Gabriel, vous avez raison ; mais, pour l’amour du ciel, soyez moins tranchant et moins hardi en présence de votre aïeul.

(On remue avec impatience dans le cabinet.)
GABRIEL, à voix haute.

Tenez, l’abbé, j’ai meilleure opinion de mon grand-père ; je voudrais qu’il m’entendît. Peut-être sa présence va m’intimider ; je serais bien aise pourtant qu’il pût lire dans mon âme, et voir qu’il se trompe, depuis deux ans, en m’envoyant toujours des jouets d’enfant.

LE PRÉCEPTEUR.

Je le répète, vous ne pouvez comprendre encore quelle a été sa tendresse pour vous.

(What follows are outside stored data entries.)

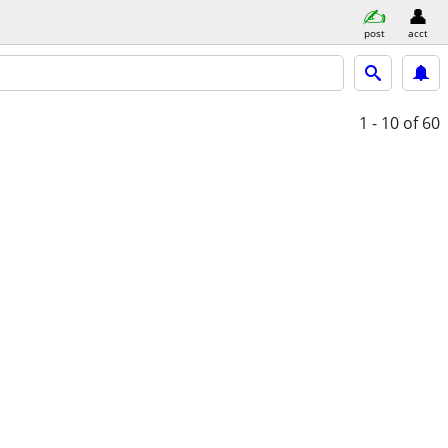
post
acct
1 - 10
of 60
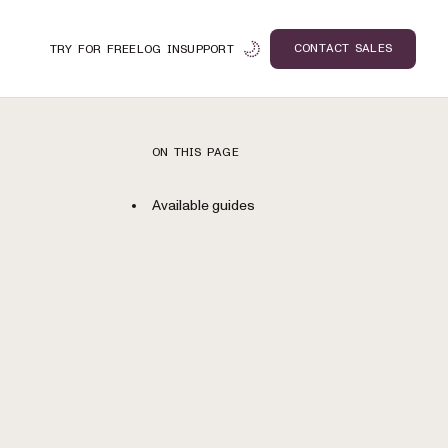
CONTACT SALES
TRY FOR FREE
LOG IN
SUPPORT
ON THIS PAGE
Available guides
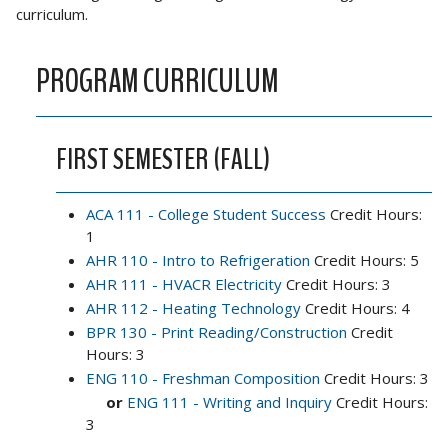
curriculum.
PROGRAM CURRICULUM
FIRST SEMESTER (FALL)
ACA 111 - College Student Success
Credit Hours:
1
AHR 110 - Intro to Refrigeration
Credit Hours: 5
AHR 111 - HVACR Electricity
Credit Hours: 3
AHR 112 - Heating Technology
Credit Hours: 4
BPR 130 - Print Reading/Construction
Credit
Hours: 3
ENG 110 - Freshman Composition
Credit Hours: 3
or
ENG 111 - Writing and Inquiry
Credit Hours:
3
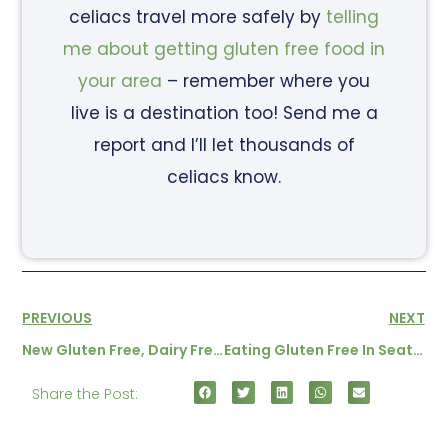
celiacs travel more safely by
telling
me about getting gluten free food in
your area
– remember where you
live is a destination too! Send me a
report and I’ll let thousands of
celiacs know.
PREVIOUS
NEXT
New Gluten Free, Dairy Free Products In Korea
Eating Gluten Free In Seattle – By A Local
Share the Post:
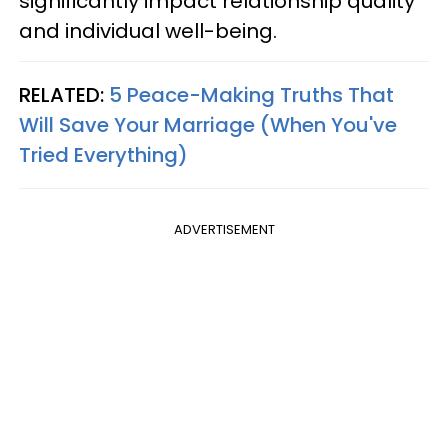
significantly impact relationship quality
and individual well-being.
RELATED:
5 Peace-Making Truths That
Will Save Your Marriage (When You've
Tried Everything)
ADVERTISEMENT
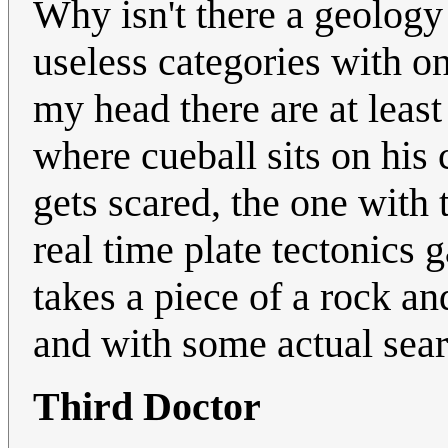
Why isn't there a geolog
useless categories with on
my head there are at least
where cueball sits on his
gets scared, the one with 
real time plate tectonics
takes a piece of a rock and
and with some actual sear
Third Doctor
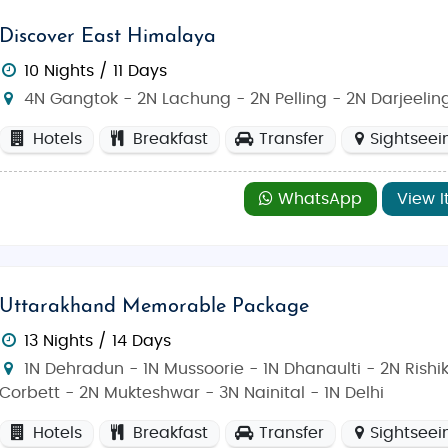
Discover East Himalaya
10 Nights / 11 Days
4N Gangtok - 2N Lachung - 2N Pelling - 2N Darjeelin
Hotels
Breakfast
Transfer
Sightseei
WhatsApp
View I
Uttarakhand Memorable Package
13 Nights / 14 Days
1N Dehradun - 1N Mussoorie - 1N Dhanaulti - 2N Rishi
Corbett - 2N Mukteshwar - 3N Nainital - 1N Delhi
Hotels
Breakfast
Transfer
Sightseei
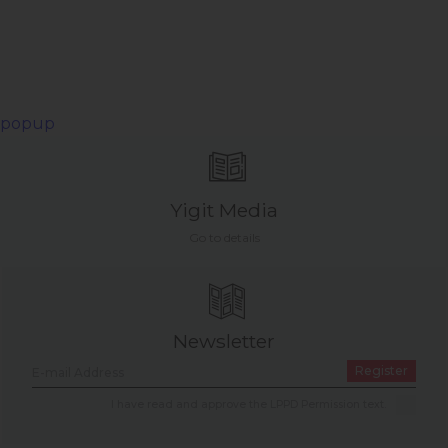
popup
Yigit Media
Go to details
Newsletter
Register
I have read and approve the LPPD Permission text.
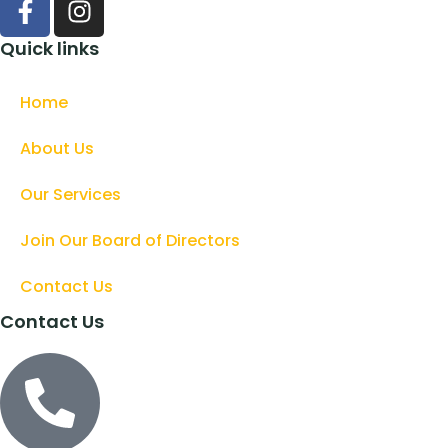
Quick links
Home
About Us
Our Services
Join Our Board of Directors
Contact Us
Contact Us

Ne soyez point ingrat envers le ciel ; vous pouviez naître déshérité de tous ces biens dont la fortune vous a comblé, de tout cet amour qui veille sur vous mystérieusement et assidûment…

GABRIEL.

Sans doute je pouvais naître femme, et alors adieu la fortune et l’amour de mes parents ! J’eusse été une créature maudite, et, à l’heure qu’il est, j’expierais sans doute au fond d’un cloître le crime de ma naissance. Mais ce n’est pas mon grand-père qui m’a fait la grâce et l’honneur d’appartenir à la race mâle.

LE PRÉCEPTEUR

Gabriel, vous ne savez pas de quoi vous parlez.